Here's the problem:  No one, other than investigative agencies, will ever be able to "debunk" pizzagate (which is a theory about pedo rings with central ties to Washington DC & global elites).  One can never "debunk" that; in essence the challenge being laid out there is "prove beyond doubt that a conspiracy theory is false."  

How does one exactly prove something is a negative (or a falsehood), even more importantly, why would someone want to do so?  It's very difficult, if not impossible to do, but more importantly, it works against the person trying to prove a conspiracy theory is TRUE.  Proving something as 100% untrue is nearly impossible unless one has access to every witness, every physical location, every potential victim, etc. 

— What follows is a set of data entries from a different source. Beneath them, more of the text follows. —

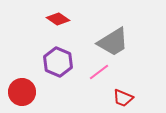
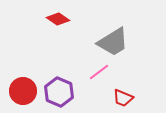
purple hexagon: moved 1 px right, 30 px down
red circle: moved 1 px right, 1 px up
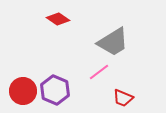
purple hexagon: moved 4 px left, 2 px up
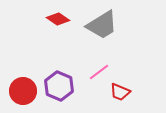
gray trapezoid: moved 11 px left, 17 px up
purple hexagon: moved 4 px right, 4 px up
red trapezoid: moved 3 px left, 6 px up
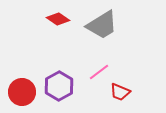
purple hexagon: rotated 8 degrees clockwise
red circle: moved 1 px left, 1 px down
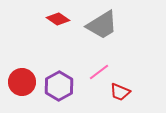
red circle: moved 10 px up
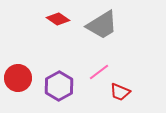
red circle: moved 4 px left, 4 px up
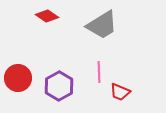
red diamond: moved 11 px left, 3 px up
pink line: rotated 55 degrees counterclockwise
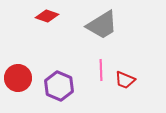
red diamond: rotated 15 degrees counterclockwise
pink line: moved 2 px right, 2 px up
purple hexagon: rotated 8 degrees counterclockwise
red trapezoid: moved 5 px right, 12 px up
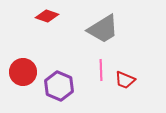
gray trapezoid: moved 1 px right, 4 px down
red circle: moved 5 px right, 6 px up
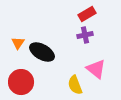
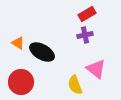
orange triangle: rotated 32 degrees counterclockwise
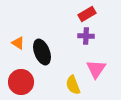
purple cross: moved 1 px right, 1 px down; rotated 14 degrees clockwise
black ellipse: rotated 40 degrees clockwise
pink triangle: rotated 25 degrees clockwise
yellow semicircle: moved 2 px left
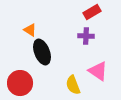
red rectangle: moved 5 px right, 2 px up
orange triangle: moved 12 px right, 13 px up
pink triangle: moved 2 px right, 2 px down; rotated 30 degrees counterclockwise
red circle: moved 1 px left, 1 px down
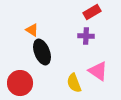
orange triangle: moved 2 px right
yellow semicircle: moved 1 px right, 2 px up
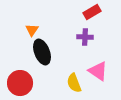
orange triangle: rotated 32 degrees clockwise
purple cross: moved 1 px left, 1 px down
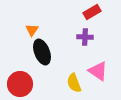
red circle: moved 1 px down
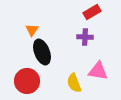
pink triangle: rotated 25 degrees counterclockwise
red circle: moved 7 px right, 3 px up
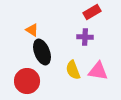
orange triangle: rotated 32 degrees counterclockwise
yellow semicircle: moved 1 px left, 13 px up
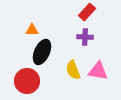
red rectangle: moved 5 px left; rotated 18 degrees counterclockwise
orange triangle: rotated 32 degrees counterclockwise
black ellipse: rotated 45 degrees clockwise
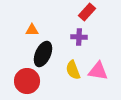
purple cross: moved 6 px left
black ellipse: moved 1 px right, 2 px down
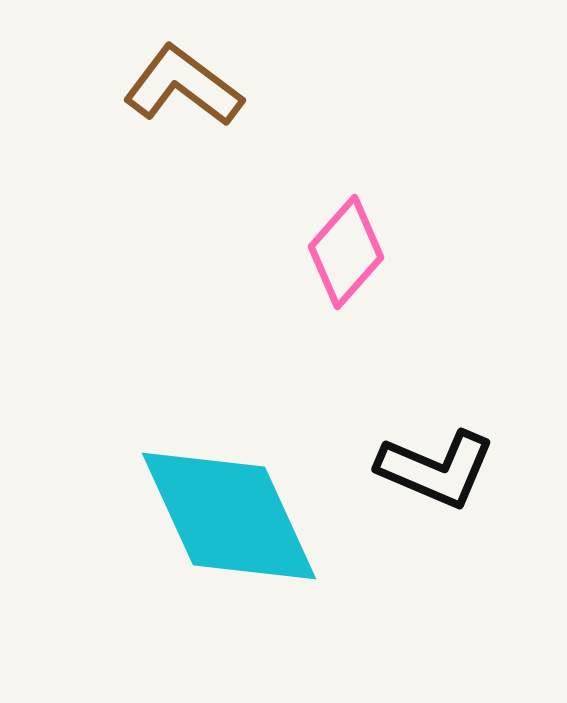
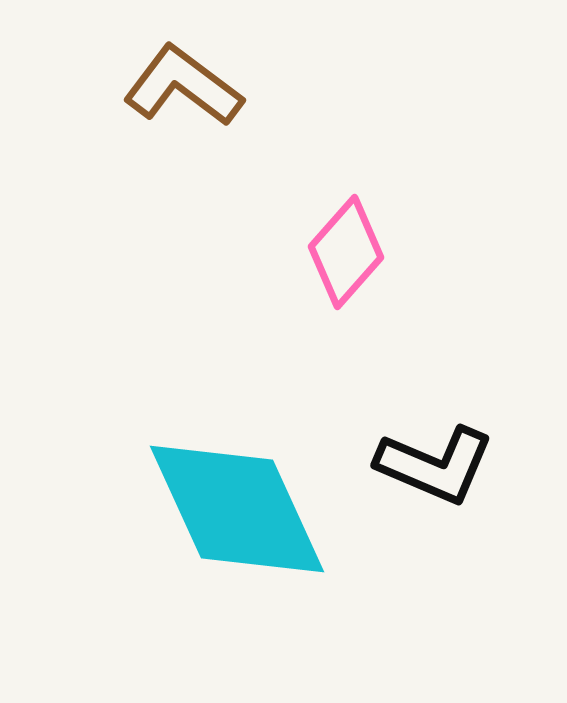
black L-shape: moved 1 px left, 4 px up
cyan diamond: moved 8 px right, 7 px up
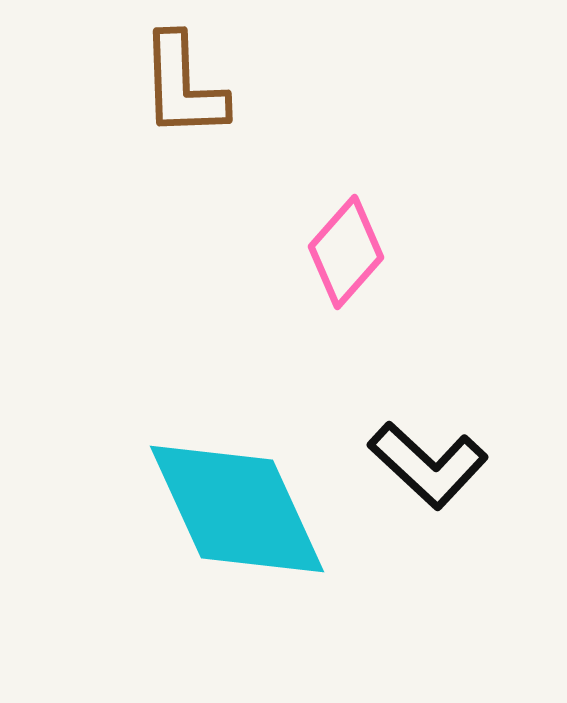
brown L-shape: rotated 129 degrees counterclockwise
black L-shape: moved 7 px left; rotated 20 degrees clockwise
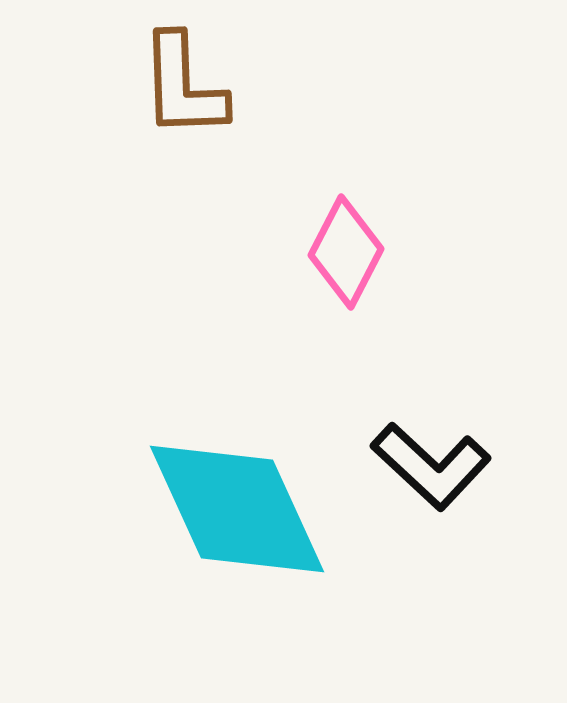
pink diamond: rotated 14 degrees counterclockwise
black L-shape: moved 3 px right, 1 px down
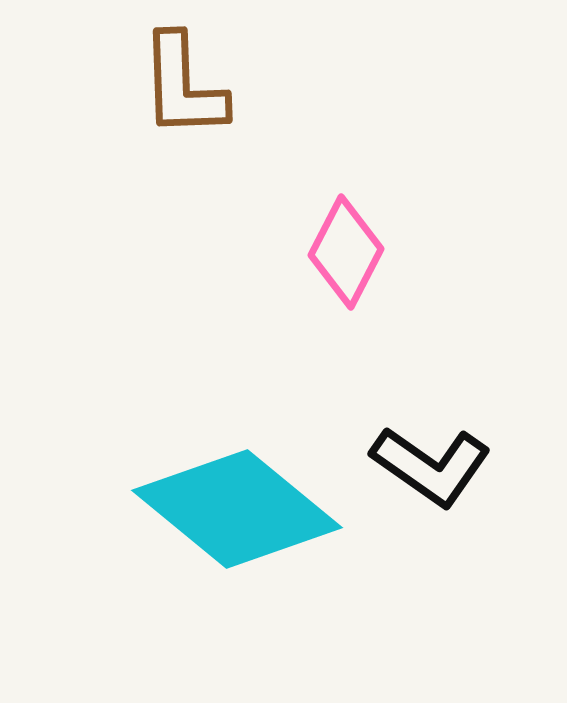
black L-shape: rotated 8 degrees counterclockwise
cyan diamond: rotated 26 degrees counterclockwise
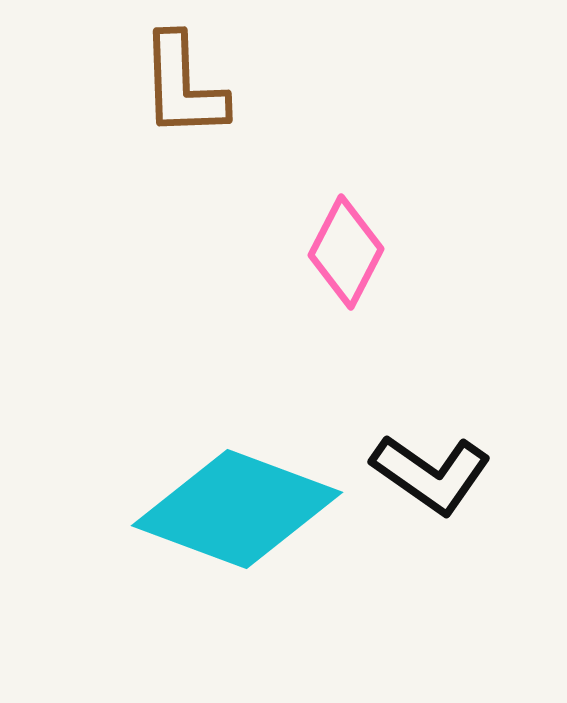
black L-shape: moved 8 px down
cyan diamond: rotated 19 degrees counterclockwise
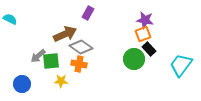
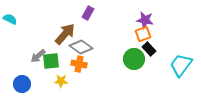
brown arrow: rotated 25 degrees counterclockwise
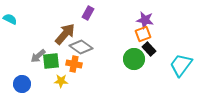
orange cross: moved 5 px left
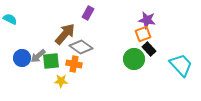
purple star: moved 2 px right
cyan trapezoid: rotated 100 degrees clockwise
blue circle: moved 26 px up
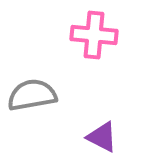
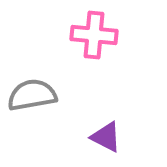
purple triangle: moved 4 px right
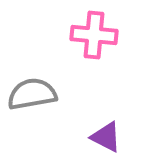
gray semicircle: moved 1 px up
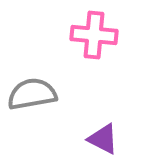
purple triangle: moved 3 px left, 2 px down
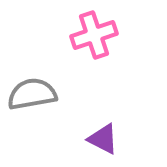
pink cross: rotated 24 degrees counterclockwise
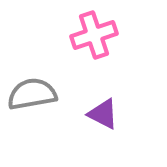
purple triangle: moved 25 px up
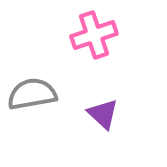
purple triangle: rotated 16 degrees clockwise
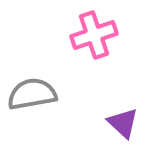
purple triangle: moved 20 px right, 9 px down
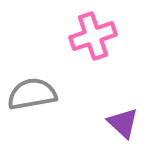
pink cross: moved 1 px left, 1 px down
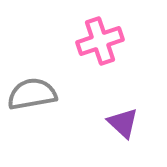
pink cross: moved 7 px right, 5 px down
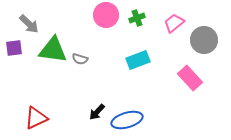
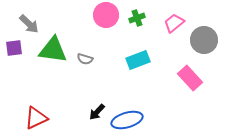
gray semicircle: moved 5 px right
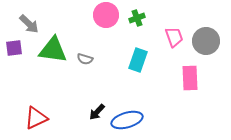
pink trapezoid: moved 14 px down; rotated 110 degrees clockwise
gray circle: moved 2 px right, 1 px down
cyan rectangle: rotated 50 degrees counterclockwise
pink rectangle: rotated 40 degrees clockwise
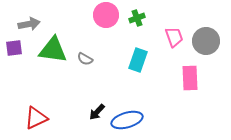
gray arrow: rotated 55 degrees counterclockwise
gray semicircle: rotated 14 degrees clockwise
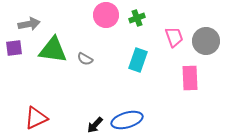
black arrow: moved 2 px left, 13 px down
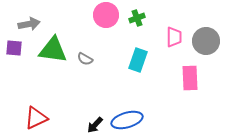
pink trapezoid: rotated 20 degrees clockwise
purple square: rotated 12 degrees clockwise
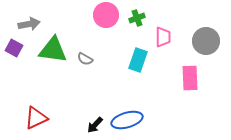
pink trapezoid: moved 11 px left
purple square: rotated 24 degrees clockwise
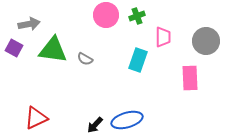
green cross: moved 2 px up
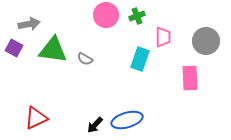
cyan rectangle: moved 2 px right, 1 px up
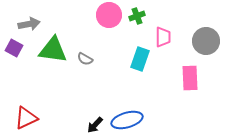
pink circle: moved 3 px right
red triangle: moved 10 px left
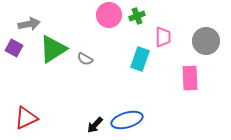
green triangle: moved 1 px up; rotated 40 degrees counterclockwise
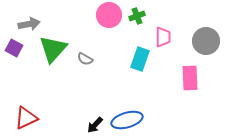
green triangle: rotated 16 degrees counterclockwise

However, should the claim be "prove within a degree of certainty that pizzagate is real.." well, that makes the challenge not only possible, but probable."

TL;DR Version: The entity offering the $25,000 reward already believes pizzagate is false.  One can't "prove" a falsehood as being even more false.

I hope you are able to make the subtle, but important distinction here.  The ones who generally offer cash rewards tend to be those who already believe the conspiracy theory to be FALSE.  Since they are controlling the purse-strings, there is no amount of evidence, either circumstantial or concrete, that will ever be enough to substantiate that a "conspiracy theory" is true.  Proving a conspiracy theory as true, has its own challenges;  after all, once a conspiracy theory is proven to be true, it's actually no longer a conspiracy theory, but rather, it becomes fact.  That is a rather wide chasm to cross successfully.

What is your opinion on those offering cash rewards to "debunk" something they already believe to be "false?"  Is it even possible to do?  Or is this merely a way to find out who is willing to accept the challenge, collect names, data, etc.?  Or is that yet another conspiracy theory all together?